◆ 文書の抜粋 ◆
☆ ☆ ☆

図6は、変形例として、車両固定電装部品(例えば、駆動ユニット40)が、記憶部1、認証部2及び機能範囲制御部3を有し、脱着可能電装部品(例えば、バッテリ35)が、認証部2及び機能範囲制御部3を有する場合のフローチャートである。
図6のS1~S7、及びS11~S13は、
図3のS1~S7、及びS11~S13と同様である。
【0088】
図6のS8では、車両固定電装部品における照合結果が、脱着可能電装部品に送信される。照合結果には、例えば、自転車10に搭載された複数の電装部品のそれぞれの個体識別情報が、認証済み電装部品の個体識別情報と合致するか否か(合致又は不一致)を示す情報、及び、認証済み電装部品の個体識別情報の有無を示す情報が含まれる。脱着可能電装部品の認証部2は、照合結果を受信し(S14)、照合結果に基づいて、合致か不一致かを判断する(S15)。S15でYES(合致)と判断された場合、機能範囲制御部3は、脱着可能電装部品の実現機能範囲を予め設定された通常の範囲に設定する(S16)。S15でNO(不一致)と判断された場合、機能範囲制御部3は、脱着可能電装部品の実現機能範囲を通常より制限する(S17)。

☆ ☆ ☆

◆ 理解度チェック ◆
**A)** 電装部品の認証に関する抜粋では、S15でNO(不一致)と判断された場合、機能範囲制御部3は何を行うとされているか。
**B)** 電装部品の認証に関する抜粋を、最後の文の後から書き継いでください。
掲載行は、電装部品の認証に関する抜粋とは別の資料です。

☆ ☆ ☆

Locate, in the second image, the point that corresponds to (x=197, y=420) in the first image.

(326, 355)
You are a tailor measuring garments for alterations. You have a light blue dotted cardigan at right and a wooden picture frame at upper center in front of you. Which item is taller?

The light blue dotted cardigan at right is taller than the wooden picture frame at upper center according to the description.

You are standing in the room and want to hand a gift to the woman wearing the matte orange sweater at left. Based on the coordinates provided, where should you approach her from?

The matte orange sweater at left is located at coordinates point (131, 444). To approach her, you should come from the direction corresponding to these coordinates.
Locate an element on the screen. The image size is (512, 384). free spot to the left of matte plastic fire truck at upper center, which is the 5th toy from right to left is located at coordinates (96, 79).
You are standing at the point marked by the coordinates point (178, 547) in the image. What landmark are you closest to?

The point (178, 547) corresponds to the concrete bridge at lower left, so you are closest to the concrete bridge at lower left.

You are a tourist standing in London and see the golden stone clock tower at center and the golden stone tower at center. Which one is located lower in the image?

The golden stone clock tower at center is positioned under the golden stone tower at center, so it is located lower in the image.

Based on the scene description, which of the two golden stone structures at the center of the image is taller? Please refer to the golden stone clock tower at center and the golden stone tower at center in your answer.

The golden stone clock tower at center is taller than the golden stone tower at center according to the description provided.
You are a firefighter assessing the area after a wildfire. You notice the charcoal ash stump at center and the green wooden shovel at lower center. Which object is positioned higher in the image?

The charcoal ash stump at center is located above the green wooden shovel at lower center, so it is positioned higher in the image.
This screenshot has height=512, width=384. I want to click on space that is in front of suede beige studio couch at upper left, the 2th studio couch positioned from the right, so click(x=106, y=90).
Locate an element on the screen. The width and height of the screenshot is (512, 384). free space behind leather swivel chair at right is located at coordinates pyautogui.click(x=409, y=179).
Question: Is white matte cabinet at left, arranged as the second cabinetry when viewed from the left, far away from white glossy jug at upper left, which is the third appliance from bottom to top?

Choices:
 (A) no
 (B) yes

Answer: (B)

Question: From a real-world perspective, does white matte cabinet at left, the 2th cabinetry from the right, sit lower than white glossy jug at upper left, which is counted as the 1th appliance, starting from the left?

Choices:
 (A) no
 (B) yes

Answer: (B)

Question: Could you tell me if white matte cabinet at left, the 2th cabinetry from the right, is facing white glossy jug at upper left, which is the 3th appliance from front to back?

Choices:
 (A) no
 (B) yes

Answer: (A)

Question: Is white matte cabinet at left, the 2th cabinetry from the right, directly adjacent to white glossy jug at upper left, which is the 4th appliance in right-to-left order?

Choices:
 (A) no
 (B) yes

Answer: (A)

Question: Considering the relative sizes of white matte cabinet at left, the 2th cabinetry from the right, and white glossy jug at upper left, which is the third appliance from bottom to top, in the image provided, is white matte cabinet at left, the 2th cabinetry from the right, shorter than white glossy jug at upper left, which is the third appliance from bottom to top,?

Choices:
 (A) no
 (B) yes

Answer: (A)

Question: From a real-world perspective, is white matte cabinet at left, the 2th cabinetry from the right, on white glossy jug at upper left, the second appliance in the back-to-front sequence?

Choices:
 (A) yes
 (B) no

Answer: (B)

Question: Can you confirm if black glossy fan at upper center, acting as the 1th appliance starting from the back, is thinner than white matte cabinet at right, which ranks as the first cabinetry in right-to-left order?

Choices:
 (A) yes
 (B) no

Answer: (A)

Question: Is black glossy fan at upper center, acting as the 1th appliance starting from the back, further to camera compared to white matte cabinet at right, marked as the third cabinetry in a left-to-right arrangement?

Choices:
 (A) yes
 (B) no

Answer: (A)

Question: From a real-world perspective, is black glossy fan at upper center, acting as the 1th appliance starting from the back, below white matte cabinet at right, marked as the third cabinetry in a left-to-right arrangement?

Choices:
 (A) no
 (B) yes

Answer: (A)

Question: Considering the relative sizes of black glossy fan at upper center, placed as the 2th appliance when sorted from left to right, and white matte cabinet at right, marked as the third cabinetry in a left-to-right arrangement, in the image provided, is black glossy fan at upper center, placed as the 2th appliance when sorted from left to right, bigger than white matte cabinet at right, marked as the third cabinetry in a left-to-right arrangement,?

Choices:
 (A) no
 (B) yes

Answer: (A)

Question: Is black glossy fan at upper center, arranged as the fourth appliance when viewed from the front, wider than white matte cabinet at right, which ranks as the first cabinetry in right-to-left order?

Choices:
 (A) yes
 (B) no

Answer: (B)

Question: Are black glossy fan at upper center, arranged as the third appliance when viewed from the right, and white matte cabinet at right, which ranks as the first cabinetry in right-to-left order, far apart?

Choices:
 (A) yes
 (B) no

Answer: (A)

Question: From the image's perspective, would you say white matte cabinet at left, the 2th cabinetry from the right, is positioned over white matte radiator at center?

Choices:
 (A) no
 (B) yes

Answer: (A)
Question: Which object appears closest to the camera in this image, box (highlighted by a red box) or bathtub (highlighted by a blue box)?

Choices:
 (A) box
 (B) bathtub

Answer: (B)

☆ ☆ ☆

◆ 項目別の解答 ◆
**A)** 脱着可能電装部品の実現機能範囲を通常より制限する(S17)。

**B)**
【0089】
このように、認証部2及び機能範囲制御部3は、複数の電装部品に設けられてもよい。例えば、
図6における脱着可能電装部品が、バッテリ35である場合、バッテリ35のメモリは、電力の供給を常に受けられるため、揮発性メモリ(例えば、DRAM等)であってもよい。また、バッテリ35の機能範囲の制御の例として、機能範囲制御部3は、バッテリ35の最大出力電流を設定してもよい。この場合、バッテリ35は、駆動ユニット40に対して使用可能な最大電流を通知してもよい。駆動ユニット40の制御装置42は、通知された範囲でモータ出力を調整することができる。バッテリ35が、使用可能最大電流を低く制限することで、駆動ユニット40のモータ出力が抑制される。この例では、例えば、バッテリ35が保持する個体識別情報と自転車10に搭載された他の電装部品の個体識別情報の組み合わせが、認証済みの個体識別情報と不一致である判断されると、バッテリ35の出力が抑制される。その結果、駆動ユニット40の機能が制限される。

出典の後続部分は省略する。